Plus de trente ans après sa sortie, ce long-métrage demeure efficace avec une mise en scène fluide et une lumière magnifique. "Liaison Fatale", c'est avant tout la performance de Glenn Close et le rôle d'Alex aura été décisif dans sa carrière. Jusqu'alors toujours choisie pour incarner les gentilles filles, l'actrice aura bataillé ferme pour décrocher le rôle. D'abord opposée à la nouvelle fin, jugeant très peu crédible qu'Alex sombre dans la rage meurtrière, elle finit par se plier à l'esprit d'équipe et l’exigence du réalisateur pour rendre à la perfection ce dérapage de la bienséance à la démence. Michael Douglas, lui, exploite avec talent les failles de son personnage, ce qui le rend attachant malgré son caractère parfois pathétique.

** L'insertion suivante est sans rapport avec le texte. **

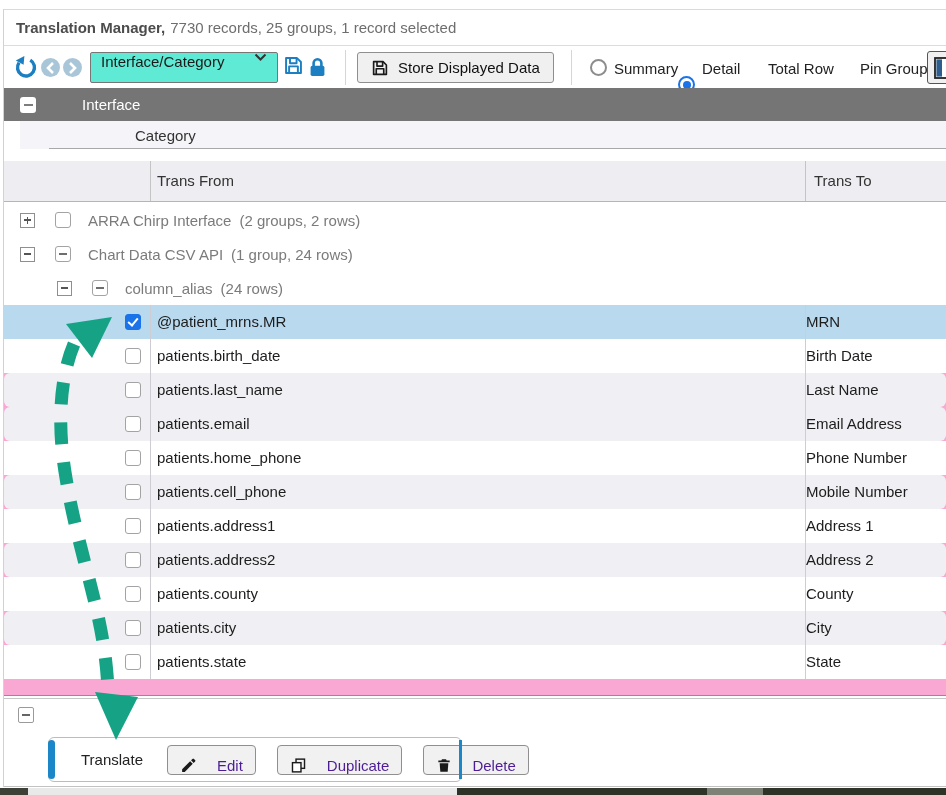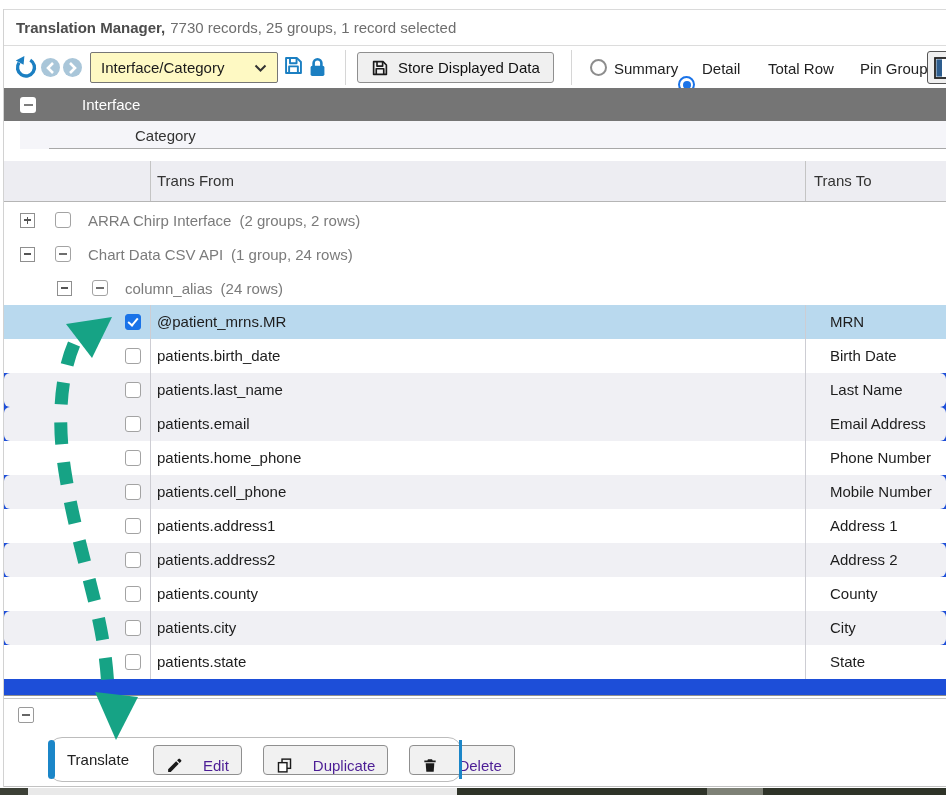"Interface/Category" .dropdown { align-items: center -> none; background: #fef9c3 -> #5eead4 }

La bande-originale est plutôt. Cette partition constitue un sommet de la période synthétique de Maurice Jarre (instrument qu'il avait déjà employé pour "Firefox" de Clint Eastwood par exemple). Au-delà du thème principal pour piano et synthétiseur, d’un romantisme assez habituel chez le compositeur, le reste de la partition est une habile construction / déconstruction sonore synthétique qui soutient les nombreux passages à suspense.

Le style d’Adrian Lyne est le parangon ultime de l’ère visuelle clinquante des années 80 que l’on retrouvait chez Ridley Scott, Tony Scott, Alan Parker ou même chez Michael Mann dans ses débuts (on pourra penser au film "Le Solitaire" avec James Caan ou bien encore à "Black Rain"). Cette approche impose au film un esthétisme quelque peu désuet pour certains spectateurs aujourd'hui. Et, pourtant, c'est ce qui fait tout son charme (superbe photographie d’Howard Atherton).

"Liaison Fatale" aura ouvert, malgré lui, la voie au sexy thriller qui trouvera son apogée avec "Basic Instinct" en 1992 (toujours avec Michael Douglas, aux prises cette fois-ci avec Sharon Stone et son célèbre pic à glace). Il est devenu un classique des années 80, un divertissement réussi doublé d'une bonne variation sur le thème de l’adultère. Encore aujourd’hui il continue d'inspirer des histoires de harcèlement.